# WORK TO DO
Please copy out every line of the records below, word for word and in the same order.

# ENTRIES PROVIDED
■ ■ ■ ■ ■ ■ ■
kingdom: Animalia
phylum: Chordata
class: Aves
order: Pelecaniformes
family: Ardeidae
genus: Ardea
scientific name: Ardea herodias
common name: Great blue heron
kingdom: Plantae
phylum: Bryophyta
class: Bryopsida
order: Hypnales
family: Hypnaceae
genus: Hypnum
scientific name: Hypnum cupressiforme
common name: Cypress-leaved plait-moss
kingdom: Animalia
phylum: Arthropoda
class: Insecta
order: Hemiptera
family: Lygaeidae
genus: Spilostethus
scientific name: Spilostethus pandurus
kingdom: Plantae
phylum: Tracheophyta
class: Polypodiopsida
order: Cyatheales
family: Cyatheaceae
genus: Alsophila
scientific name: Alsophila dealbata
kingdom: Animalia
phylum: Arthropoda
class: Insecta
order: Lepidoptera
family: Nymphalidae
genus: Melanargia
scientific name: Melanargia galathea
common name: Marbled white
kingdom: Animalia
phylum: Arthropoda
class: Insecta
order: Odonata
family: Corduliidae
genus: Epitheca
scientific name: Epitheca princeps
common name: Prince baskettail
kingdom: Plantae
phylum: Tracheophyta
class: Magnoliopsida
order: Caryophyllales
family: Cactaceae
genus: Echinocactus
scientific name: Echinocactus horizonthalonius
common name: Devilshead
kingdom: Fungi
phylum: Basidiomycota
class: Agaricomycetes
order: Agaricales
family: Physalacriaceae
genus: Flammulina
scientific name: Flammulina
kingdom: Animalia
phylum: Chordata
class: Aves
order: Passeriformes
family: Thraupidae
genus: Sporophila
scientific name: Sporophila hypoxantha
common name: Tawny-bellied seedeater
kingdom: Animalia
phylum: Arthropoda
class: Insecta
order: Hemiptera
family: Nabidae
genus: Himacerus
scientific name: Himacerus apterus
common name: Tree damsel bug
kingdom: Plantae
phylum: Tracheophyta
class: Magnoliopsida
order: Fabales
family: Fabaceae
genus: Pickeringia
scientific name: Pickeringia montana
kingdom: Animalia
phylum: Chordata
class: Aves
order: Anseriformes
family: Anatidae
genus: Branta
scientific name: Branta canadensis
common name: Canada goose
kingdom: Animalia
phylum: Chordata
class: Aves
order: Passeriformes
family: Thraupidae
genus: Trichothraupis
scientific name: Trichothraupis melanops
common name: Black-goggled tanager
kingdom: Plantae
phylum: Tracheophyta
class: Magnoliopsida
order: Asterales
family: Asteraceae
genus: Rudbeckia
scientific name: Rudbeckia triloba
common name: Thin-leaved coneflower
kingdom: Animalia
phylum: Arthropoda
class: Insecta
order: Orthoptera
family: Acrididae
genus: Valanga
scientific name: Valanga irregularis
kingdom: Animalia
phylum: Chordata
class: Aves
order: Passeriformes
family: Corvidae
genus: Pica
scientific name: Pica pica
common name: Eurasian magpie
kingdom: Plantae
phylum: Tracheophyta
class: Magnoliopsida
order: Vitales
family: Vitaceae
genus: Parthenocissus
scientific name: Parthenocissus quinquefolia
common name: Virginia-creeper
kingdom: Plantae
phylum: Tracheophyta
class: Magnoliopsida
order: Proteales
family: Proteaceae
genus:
■ ■ ■ ■ ■ ■ ■
# EXERCISE RESULT
kingdom: Animalia
phylum: Chordata
class: Aves
order: Pelecaniformes
family: Ardeidae
genus: Ardea
scientific name: Ardea herodias
common name: Great blue heron
kingdom: Plantae
phylum: Bryophyta
class: Bryopsida
order: Hypnales
family: Hypnaceae
genus: Hypnum
scientific name: Hypnum cupressiforme
common name: Cypress-leaved plait-moss
kingdom: Animalia
phylum: Arthropoda
class: Insecta
order: Hemiptera
family: Lygaeidae
genus: Spilostethus
scientific name: Spilostethus pandurus
kingdom: Plantae
phylum: Tracheophyta
class: Polypodiopsida
order: Cyatheales
family: Cyatheaceae
genus: Alsophila
scientific name: Alsophila dealbata
kingdom: Animalia
phylum: Arthropoda
class: Insecta
order: Lepidoptera
family: Nymphalidae
genus: Melanargia
scientific name: Melanargia galathea
common name: Marbled white
kingdom: Animalia
phylum: Arthropoda
class: Insecta
order: Odonata
family: Corduliidae
genus: Epitheca
scientific name: Epitheca princeps
common name: Prince baskettail
kingdom: Plantae
phylum: Tracheophyta
class: Magnoliopsida
order: Caryophyllales
family: Cactaceae
genus: Echinocactus
scientific name: Echinocactus horizonthalonius
common name: Devilshead
kingdom: Fungi
phylum: Basidiomycota
class: Agaricomycetes
order: Agaricales
family: Physalacriaceae
genus: Flammulina
scientific name: Flammulina
kingdom: Animalia
phylum: Chordata
class: Aves
order: Passeriformes
family: Thraupidae
genus: Sporophila
scientific name: Sporophila hypoxantha
common name: Tawny-bellied seedeater
kingdom: Animalia
phylum: Arthropoda
class: Insecta
order: Hemiptera
family: Nabidae
genus: Himacerus
scientific name: Himacerus apterus
common name: Tree damsel bug
kingdom: Plantae
phylum: Tracheophyta
class: Magnoliopsida
order: Fabales
family: Fabaceae
genus: Pickeringia
scientific name: Pickeringia montana
kingdom: Animalia
phylum: Chordata
class: Aves
order: Anseriformes
family: Anatidae
genus: Branta
scientific name: Branta canadensis
common name: Canada goose
kingdom: Animalia
phylum: Chordata
class: Aves
order: Passeriformes
family: Thraupidae
genus: Trichothraupis
scientific name: Trichothraupis melanops
common name: Black-goggled tanager
kingdom: Plantae
phylum: Tracheophyta
class: Magnoliopsida
order: Asterales
family: Asteraceae
genus: Rudbeckia
scientific name: Rudbeckia triloba
common name: Thin-leaved coneflower
kingdom: Animalia
phylum: Arthropoda
class: Insecta
order: Orthoptera
family: Acrididae
genus: Valanga
scientific name: Valanga irregularis
kingdom: Animalia
phylum: Chordata
class: Aves
order: Passeriformes
family: Corvidae
genus: Pica
scientific name: Pica pica
common name: Eurasian magpie
kingdom: Plantae
phylum: Tracheophyta
class: Magnoliopsida
order: Vitales
family: Vitaceae
genus: Parthenocissus
scientific name: Parthenocissus quinquefolia
common name: Virginia-creeper
kingdom: Plantae
phylum: Tracheophyta
class: Magnoliopsida
order: Proteales
family: Proteaceae
genus:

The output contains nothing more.